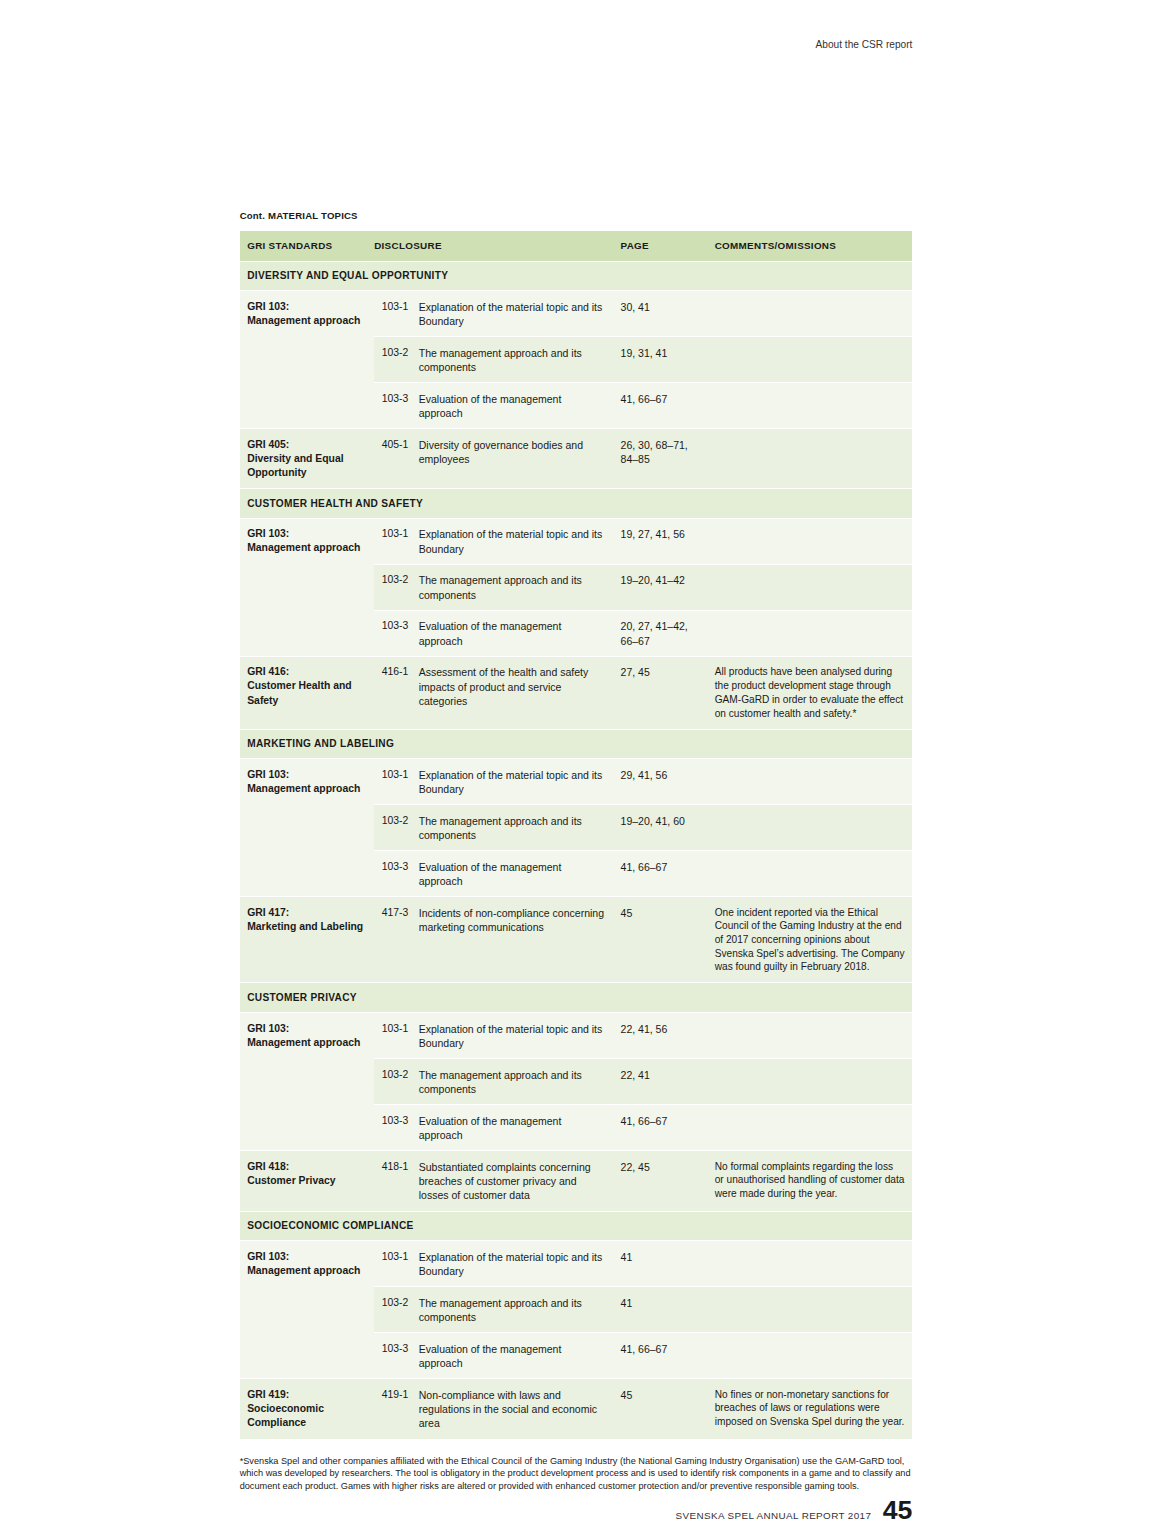About the CSR report
Cont. MATERIAL TOPICS
| GRI STANDARDS | DISCLOSURE | PAGE | COMMENTS/OMISSIONS |
| --- | --- | --- | --- |
| Diversity and equal opportunity |
| GRI 103: Management approach | 103-1 | Explanation of the material topic and its Boundary | 30, 41 | |
| 103-2 | The management approach and its components | 19, 31, 41 | |
| 103-3 | Evaluation of the management approach | 41, 66–67 | |
| GRI 405: Diversity and Equal Opportunity | 405-1 | Diversity of governance bodies and employees | 26, 30, 68–71, 84–85 | |
| Customer health and safety |
| GRI 103: Management approach | 103-1 | Explanation of the material topic and its Boundary | 19, 27, 41, 56 | |
| 103-2 | The management approach and its components | 19–20, 41–42 | |
| 103-3 | Evaluation of the management approach | 20, 27, 41–42, 66–67 | |
| GRI 416: Customer Health and Safety | 416-1 | Assessment of the health and safety impacts of product and service categories | 27, 45 | All products have been analysed during the product development stage through GAM-GaRD in order to evaluate the effect on customer health and safety.* |
| Marketing and labeling |
| GRI 103: Management approach | 103-1 | Explanation of the material topic and its Boundary | 29, 41, 56 | |
| 103-2 | The management approach and its components | 19–20, 41, 60 | |
| 103-3 | Evaluation of the management approach | 41, 66–67 | |
| GRI 417: Marketing and Labeling | 417-3 | Incidents of non-compliance concerning marketing communications | 45 | One incident reported via the Ethical Council of the Gaming Industry at the end of 2017 concerning opinions about Svenska Spel’s advertising. The Company was found guilty in February 2018. |
| Customer privacy |
| GRI 103: Management approach | 103-1 | Explanation of the material topic and its Boundary | 22, 41, 56 | |
| 103-2 | The management approach and its components | 22, 41 | |
| 103-3 | Evaluation of the management approach | 41, 66–67 | |
| GRI 418: Customer Privacy | 418-1 | Substantiated complaints concerning breaches of customer privacy and losses of customer data | 22, 45 | No formal complaints regarding the loss or unauthorised handling of customer data were made during the year. |
| Socioeconomic compliance |
| GRI 103: Management approach | 103-1 | Explanation of the material topic and its Boundary | 41 | |
| 103-2 | The management approach and its components | 41 | |
| 103-3 | Evaluation of the management approach | 41, 66–67 | |
| GRI 419: Socioeconomic Compliance | 419-1 | Non-compliance with laws and regulations in the social and economic area | 45 | No fines or non-monetary sanctions for breaches of laws or regulations were imposed on Svenska Spel during the year. |
*Svenska Spel and other companies affiliated with the Ethical Council of the Gaming Industry (the National Gaming Industry Organisation) use the GAM-GaRD tool, which was developed by researchers. The tool is obligatory in the product development process and is used to identify risk components in a game and to classify and document each product. Games with higher risks are altered or provided with enhanced customer protection and/or preventive responsible gaming tools.
SVENSKA SPEL ANNUAL REPORT 2017 45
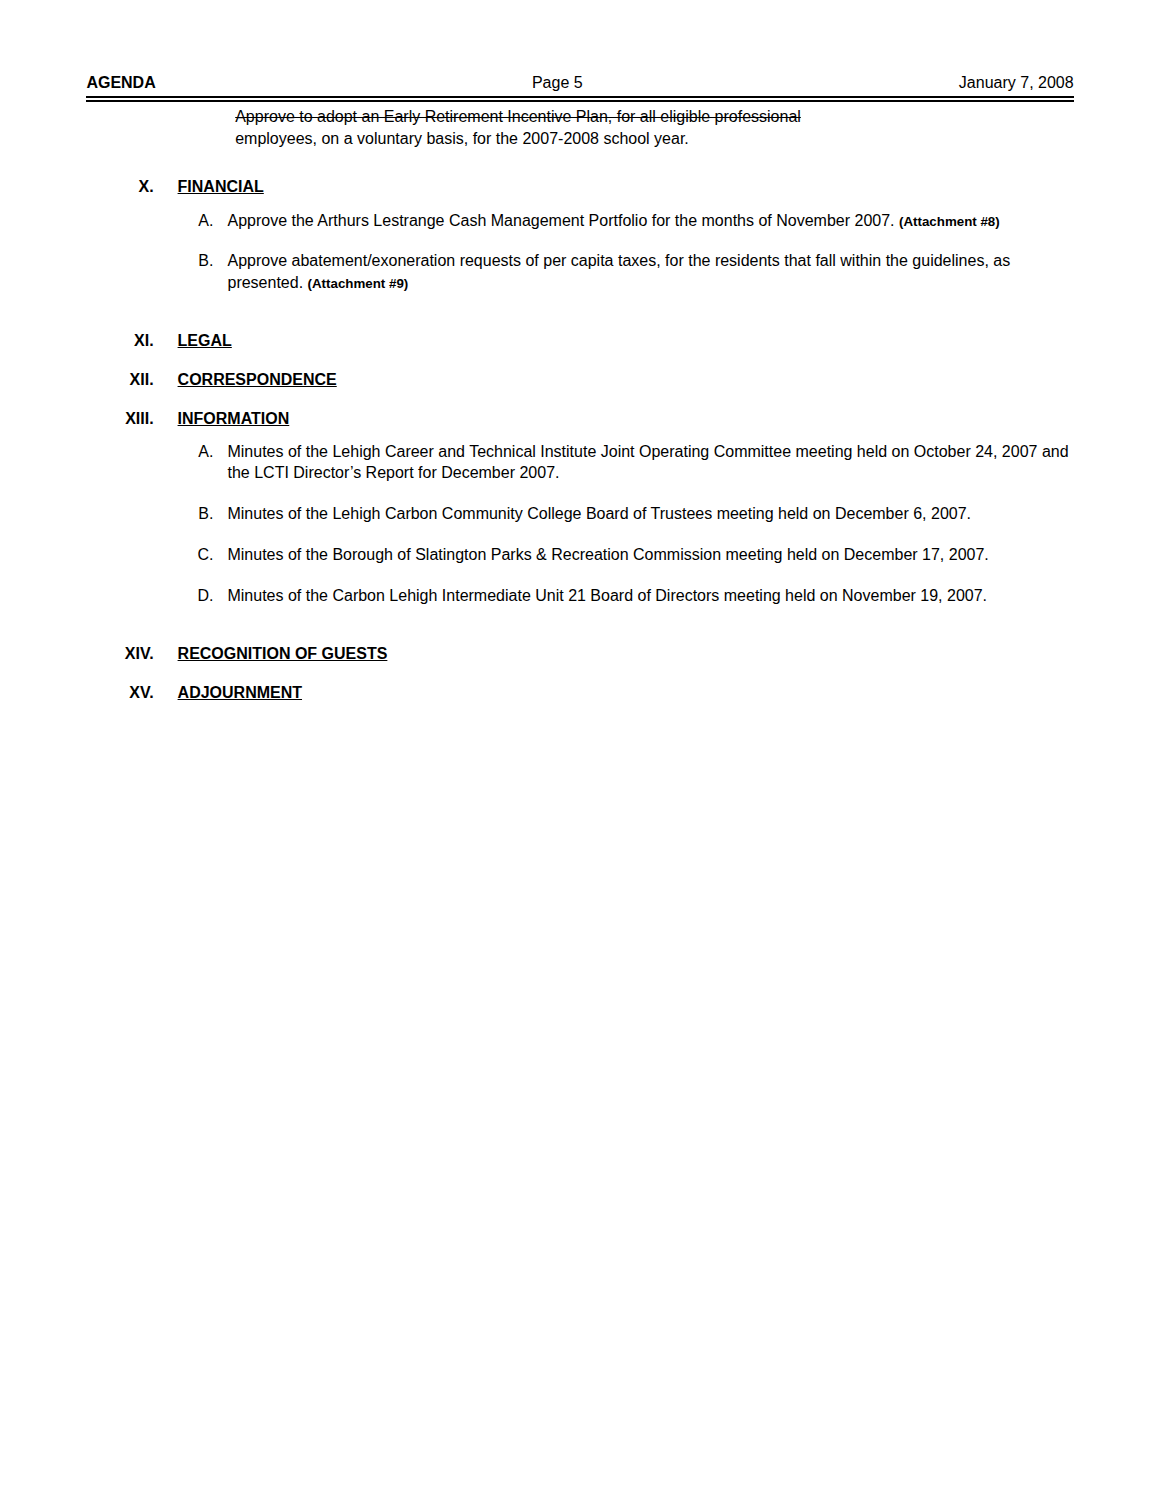AGENDA
Page 5
January 7, 2008
Approve to adopt an Early Retirement Incentive Plan, for all eligible professional
employees, on a voluntary basis, for the 2007-2008 school year.
X.
Financial
Approve the Arthurs Lestrange Cash Management Portfolio for the months of November 2007. (Attachment #8)
Approve abatement/exoneration requests of per capita taxes, for the residents that fall within the guidelines, as presented. (Attachment #9)
XI.
Legal
XII.
Correspondence
XIII.
Information
Minutes of the Lehigh Career and Technical Institute Joint Operating Committee meeting held on October 24, 2007 and the LCTI Director’s Report for December 2007.
Minutes of the Lehigh Carbon Community College Board of Trustees meeting held on December 6, 2007.
Minutes of the Borough of Slatington Parks & Recreation Commission meeting held on December 17, 2007.
Minutes of the Carbon Lehigh Intermediate Unit 21 Board of Directors meeting held on November 19, 2007.
XIV.
Recognition of Guests
XV.
Adjournment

#### Problem to solve:
Single out each line of the records above with the string "Board" in it, and copy it.

#### Answer for the task:
Minutes of the Lehigh Carbon Community College Board of Trustees meeting held on December 6, 2007.
Minutes of the Carbon Lehigh Intermediate Unit 21 Board of Directors meeting held on November 19, 2007.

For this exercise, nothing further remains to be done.